= DIRECTIVE 1 =
Answer these questions about the ruling below, one answer per line, labeled (a), (b), (c):
(a) How long after the court dismissed his complaint did Mr. Onishi raise his Section 144 and 455 claims?
(b) By how many days did the undersigned extend the deadline for the third amended complaint?
(c) On which court did Judge Gotsch sit before becoming magistrate judge?
= DIRECTIVE 2 =
Transcribe the part of the ruling below starting at "Here, Mr. Onishi" and ending at "undersigned are meritless.".

Here, Mr. Onishi waited until several weeks after the court dismissed his complaint with prejudice to raise his Section 144 and 455 claims. Additionally, many of Mr. Onishi's allegations against the undersigned magistrate judge—such as his limited extension of the deadline to amend the complaint or his service as an Indiana state court judge before coming to serve this Court—were known to him months, if not more, before the instant motion was filed. Thus, Mr. Onishi's Section 144 claim, at the very least, is untimely. Furthermore, even if Mr. Onishi's motion is considered to be timely, his allegations of impartiality, bias, and prejudice against the undersigned are meritless.

ANALYSIS

Mr. Onishi alleges generally that both the presiding judge and the undersigned magistrate judge "were determined to dismiss this action from the beginning of this action" and that both judges were biased and prejudiced in favor of Defendants in this action. [DE 85 at 3]. As to the undersigned, Mr. Onishi specifically takes issue with his order dated December 19, 2019. [DE 52]. In that order, the undersigned granted in part Mr. Onishi's requests for an extension of time to file his third amended complaint. The undersigned only extended the deadline for one day rather than the fourteen days Mr. Onishi requested because Mr. Onishi had actually filed his amended complaint before the Court could resolve the extension request and before the requested fourteen days passed. [See DE 52 at 2]. Yet Mr. Onishi argues that the undersigned denied him "any reasonable extension of [the] deadline to amend [his] complaint." [DE 85 at 5]. Rather, the undersigned's decision simply reflects his exercise of judgment and discretion for purposes of case management. Having granted Mr. Onishi's request to appear pro hac vice (thereby providing him with immediate access to the electronic docket) and considering the emergent nature of his claims, it was well within the Court's discretion to deem Mr. Onishi's amended complaint timely filed on the day he filed it even though that was only one day after the deadline for which he sought a 14-day extension. Therefore, that decision cannot, on its own, raise questions regarding to the undersigned's partiality. See Grove Fresh Distribs., Inc., 299 F.3d at 640 (quoting Liteky, 510 U.S. at 556); Spangler, 759 F. Supp. at 1332. Moreover, any objection to the undersigned's case management order should have been directed to the presiding judge within 14 days after Mr. Onishi was served with the order. Fed. R. Civ. P. 72(a). By failing to timely object, Mr. Onishi cannot now "assign as error a defect in the order," should one exist. Id.

Mr. Onishi also contends that "[t]he problem of the bias and prejudice of this Court derives from the fact that Judge Gotsch was a judge of St. Joseph Superior Court for a number of years before Judge Gotsch became the magistrate judge of this Court a few years ago." [DE 85 at 9]. Mr. Onishi argues that the undersigned's judgments and orders "as a judge of St. Joseph Superior Court of St. Joseph in the past" would be jeopardized if the constitutional claims raised in this action were successful. [DE 85 at 10]. Mr. Onishi goes so far as to accuse the undersigned of "[depriving] constitutional rights under color of state law [during his] terms as a judge of St. Joseph Superior Court in South Bend, IN" creating a motive to dismiss this action "with false accusations against Plaintiffs." [DE 85 at 12]. Mr. Onishi further asserts that if this action were certified as a class action, "Judge Gotsch would be a potential defendant in this action for depriving constitutional rights of other potential plaintiffs in St. Joseph Superior Court prior to becoming magistrate judge in this court." [DE 85 at 11]. Mr. Onishi's allegations are meritless for a variety reasons, not the least of which is that Mr. Onishi's claims are premised on inaccurate facts.

= DATA SHOWN =
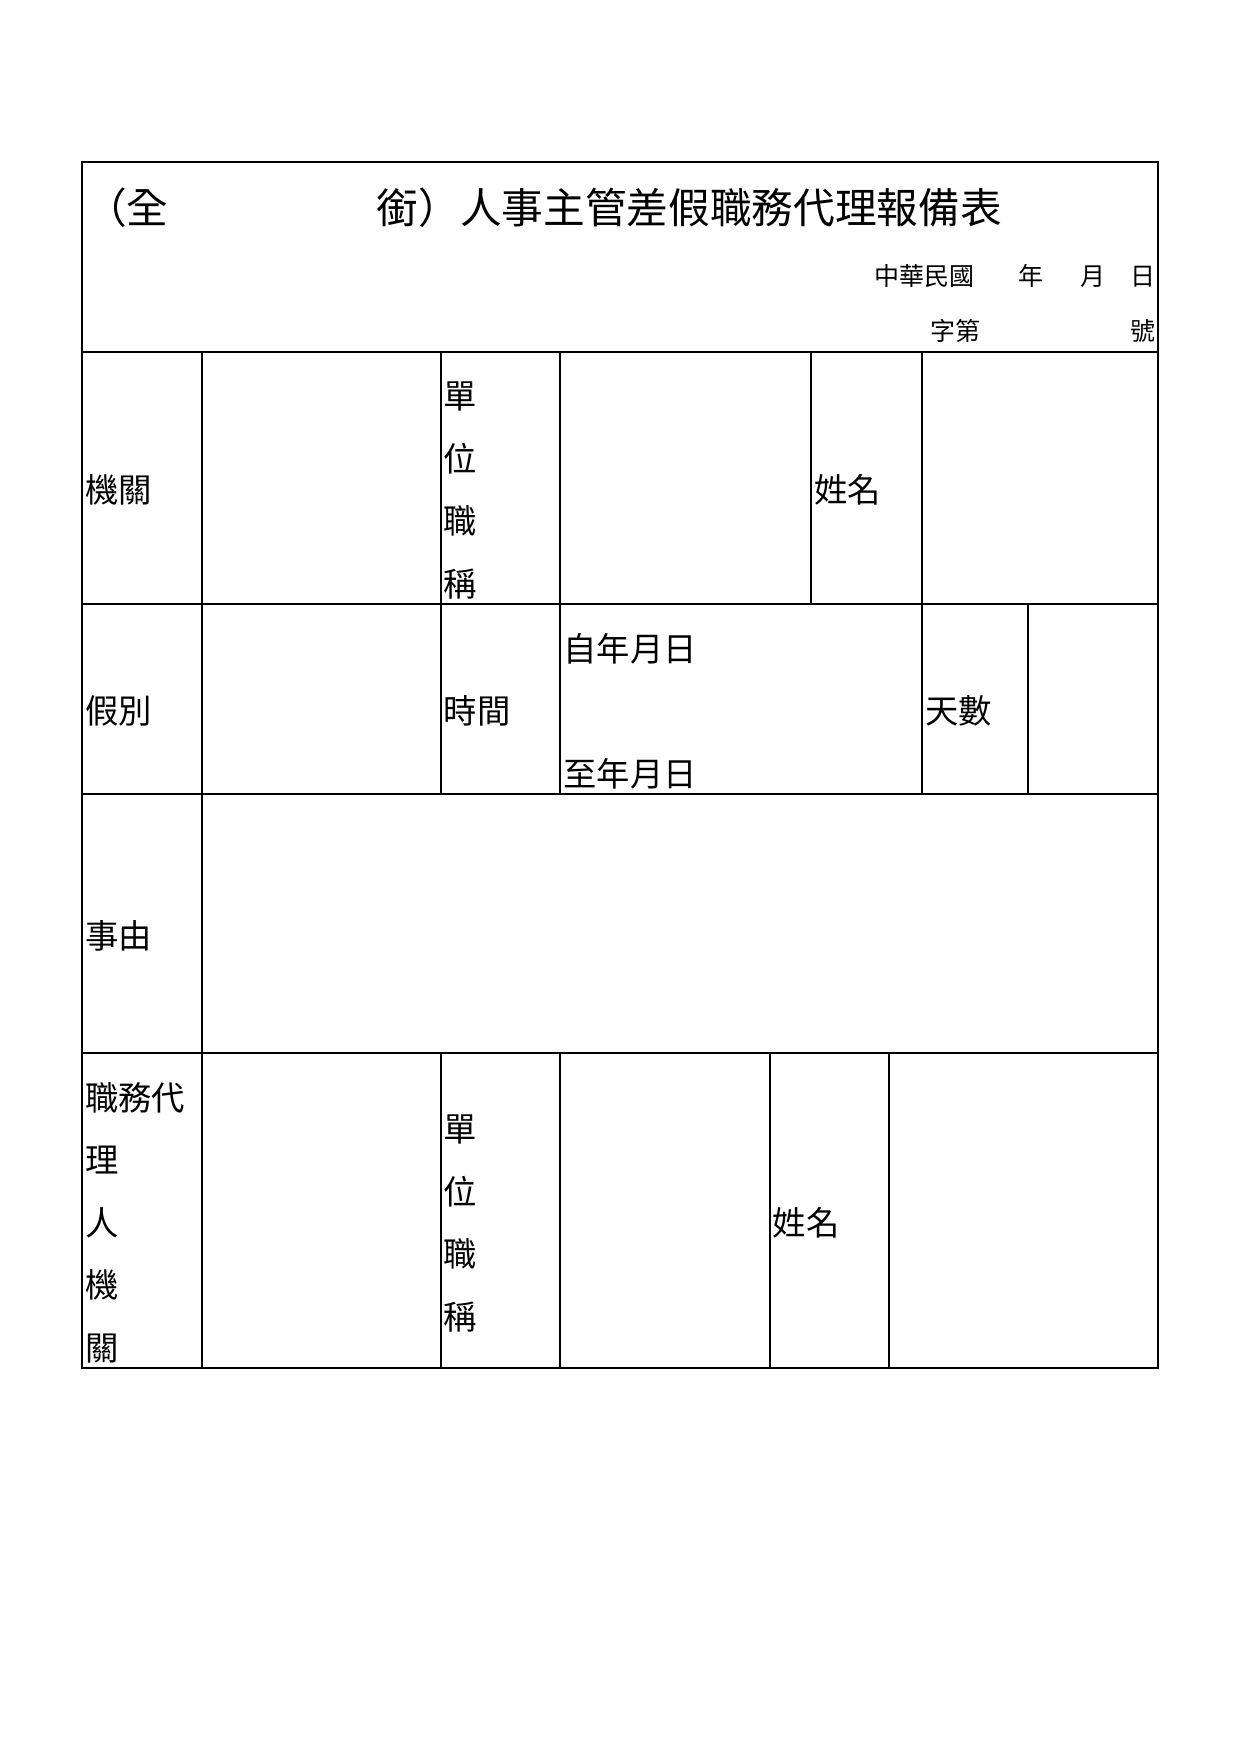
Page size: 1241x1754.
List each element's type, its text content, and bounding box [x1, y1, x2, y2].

= TASK OUTPUT 1 =
(a) Several weeks after the dismissal with prejudice.
(b) One day.
(c) St. Joseph Superior Court.

= TASK OUTPUT 2 =
Here, Mr. Onishi waited until several weeks after the court dismissed his complaint with prejudice to raise his Section 144 and 455 claims. Additionally, many of Mr. Onishi's allegations against the undersigned magistrate judge—such as his limited extension of the deadline to amend the complaint or his service as an Indiana state court judge before coming to serve this Court—were known to him months, if not more, before the instant motion was filed. Thus, Mr. Onishi's Section 144 claim, at the very least, is untimely. Furthermore, even if Mr. Onishi's motion is considered to be timely, his allegations of impartiality, bias, and prejudice against the undersigned are meritless.